ICRA has assigned an A1rating to the Rs. 400 million short term-debt programme (including commercial paper) of Lupin Limited (Lupin), indicating highest safety in the short term. The rating takes into account Lupin's thrust on R&D, its increasing focus on exports to regulated markets and improved cash accruals.
During the current fiscal, the company improved its operating margin (OPBDIT as percentage of Operating Income) to 24 per cent, resulting in overall cash accrual of Rs 1, 411 million for the first nine months. The improvement in margin has been possible largely on account of increased exports, which contributed 49 per cent of the revenue during the period. The company has also reduced its gearing through debt repayments of 2,727 million, including pre-payments of Rs 1,960 million during the first 9 months of current fiscal, ICRA noted.
During the year, CVC International, private equity arm of Citi group has acquired a stake in the company. Simultaneously, the management is taking several steps to improve the transparency and governance level in the company, which ICRA believes, would be a positive for the company in the long term.
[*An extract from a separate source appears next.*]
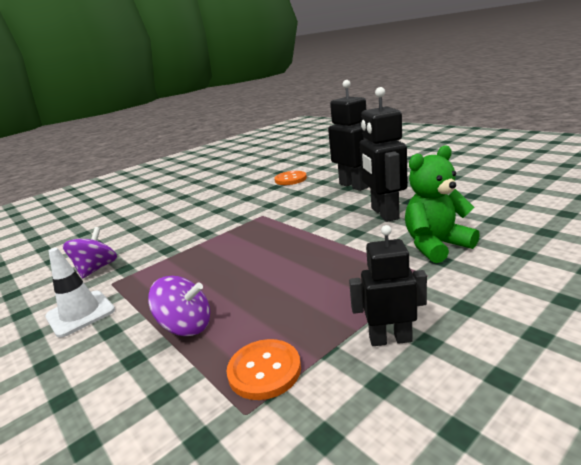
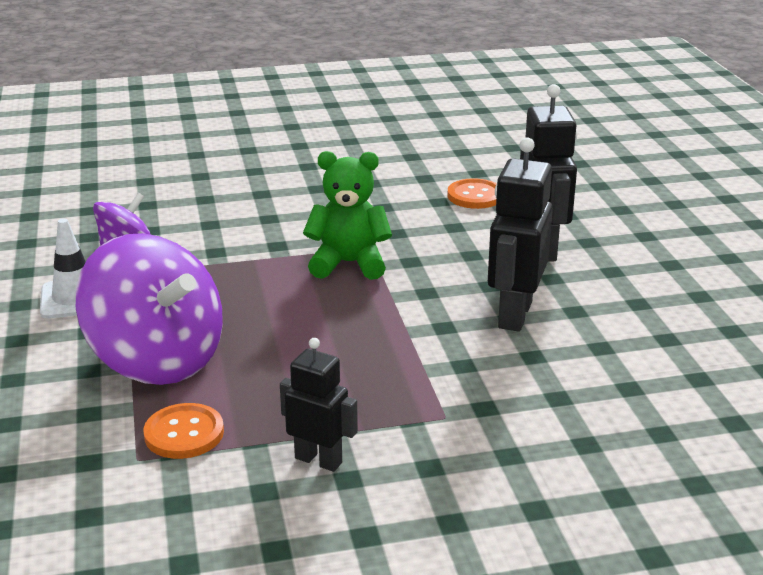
camera: 25 degrees right, 5 degrees up
purple spinning top [148,276,210,336] -> purple spinning top [76,233,223,385], size x1.97
green teddy bear [405,145,480,263] -> green teddy bear moved to [303,151,392,280]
Lupin manufactures intermediates, bulk activities and finished dosages. Nine of Lupin's manufacturing plants have US FDA approval and two plants also have UK MCA approval. In the past, the company had followed a vertical strategy for its therapeutic portfolio - this had resulted in specialisation in few segments like anti-TB and Cephalosporin based anti-infectives, wherein the company had also built leadership status. With changing market dynamics, the company is now expanding its therapeutic portfolio especially to the cardio-vascular segment in a major way - with new launches made in multiple therapeutic segments. Lupin's dependence on anti-TB has declined significantly during the last two years, with a corresponding rise in business from cardiac care, NSAIDs, anti-malarial and other fast growing segments. Lupin is also engaged in research of natural products (Ayurveda) and is working to develop herbal drugs. Overall, this is a positive trend as pricing pressure exists in the DPCO controlled TB business.
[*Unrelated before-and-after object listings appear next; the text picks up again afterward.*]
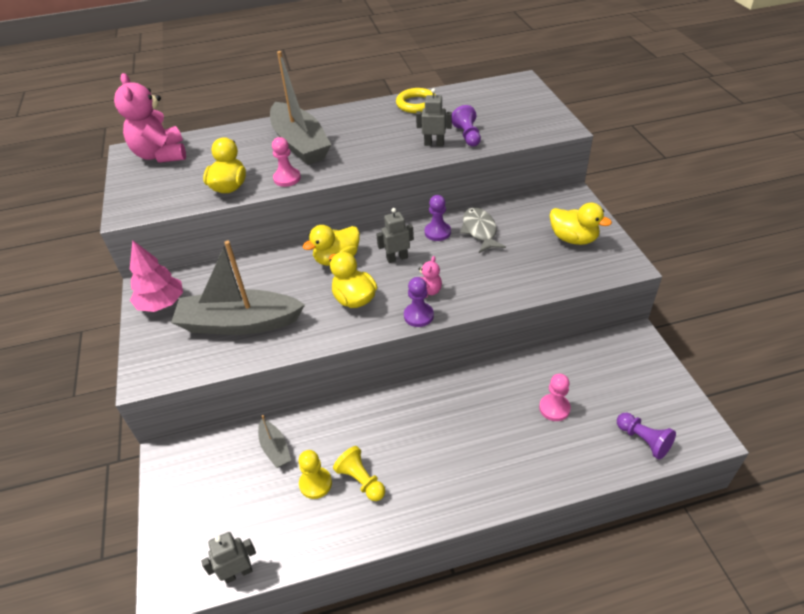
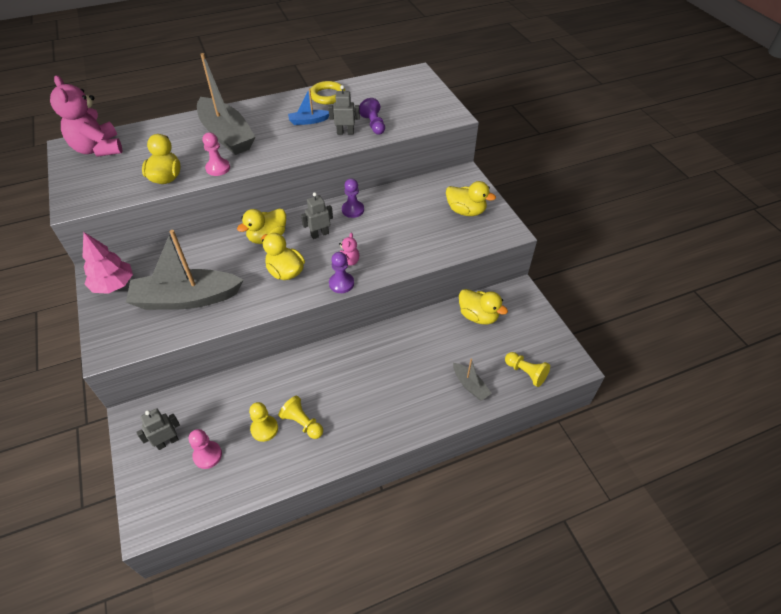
camera: 10 degrees left, 5 degrees up
grey robot [201,532,256,583] -> grey robot moved to [136,408,180,450]
grey boat [258,415,291,468] -> grey boat moved to [453,359,492,400]
grey fish [460,207,506,253] -> none
pink pawn [539,374,571,421] -> pink pawn moved to [189,429,222,469]
purple pawn [617,412,676,460] -> yellow pawn [505,352,550,387]
none -> blue boat [288,88,329,125]
none -> yellow duck [459,289,508,324]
Till 2002-03, Lupin's presence in finished dosages was largely restricted to the domestic market, with a relatively small contribution coming from exports. In the domestic anti-TB market, Lupin is the market leader with over 40 per cent market share. Among other segments where Lupin has a strong presence are Cephalosporin (5th largest, based on ORG MARG data for current year), anti-histamines and ace-inhibitors. While the anti-TB and Cephalosporin segments contributed to over 61 per cent of Lupin's domestic finished dosage turnover in 2002-03, ICRA expect contribution from other segments to grow rapidly in the future. Lupin has entered the regulated exports market in finished dosages in the current fiscal and has achieved revenue of Rs 715 million during the first nine months.
The profitability in the regulated exports market can be high especially in the early period after patent expiry, when competition is relatively less. This however, can erode sharply once multiple generic players enter the market. While revenue from this segment (regulated market) is likely to be volatile in the short term, ICRA expects Lupin to be able to achieve and maintain a large product pipeline for the regulated markets over the medium term to help reduce price volatility. The company has already received ANDA (abbreviated new drug applications) approval for five products in the US generic market, out of which two have already been launched. Going forward, Lupin is also planning for some products in the 'patent challenges' segment in the developed markets, which can be a high risk business.
The bulk and bulk actives contributed for nearly 48 per cent of total revenue during the first nine months in 2003-04. Lupin has capitalised on its competitive cost structure to emerge as a bulk supplier in the international market. Lupin is the world leader in anti-TB, with bulk-active manufacturing capabilities of Ethambutol and Rifampicin. Lupin also has a strong presence in Cephalosporins (anti-infectives) and cardiovascular segments. In the regulated markets Lupin is looking for long term supply arrangements through partnerships. The capacity enhancement based on US-FDA guidelines has aided the company in increasing exports to the developed markets. Lupin has partnerships for the developed markets with players like Apotex, American Pharmaceutical Partners, ACS Dobfar, Watson, Baxter etc.
Lupin has invested about Rs 700 million in setting up its R&D facility at Pune in 2001. The revenue expenditure on R&D has been about 2.5 per cent of its revenue, which compares favourably with the domestic industry average. Lupin has been collaborating with several leading domestic research institutes and its R&D are focused on generic research (ANDA fillings, process research), novel drug delivery system (NDDS) and new chemical entity (NCE).
For the nine months ended 31st December 2003, Lupin recorded a sales growth of 24.4 per cent at Rs.872.26 crores. Net profit after extra-ordinary expenses was at Rs.690 million. The growth has been driven by jump in exports to regulated markets for both bulk and finished dosages as well as by healthy growth in the domestic finished dosage market. ICRA expects significant improvement in gearing by the end of the current fiscal, following reduced borrowings as well as improvements in working capital cycle. With lower levels of borrowings, reduced interest costs, and improved cash accrual, debt service indicators like OPBDIT/ Interest and Net Cash Accrual/Total Debt would improve significantly by the end of 2003-04.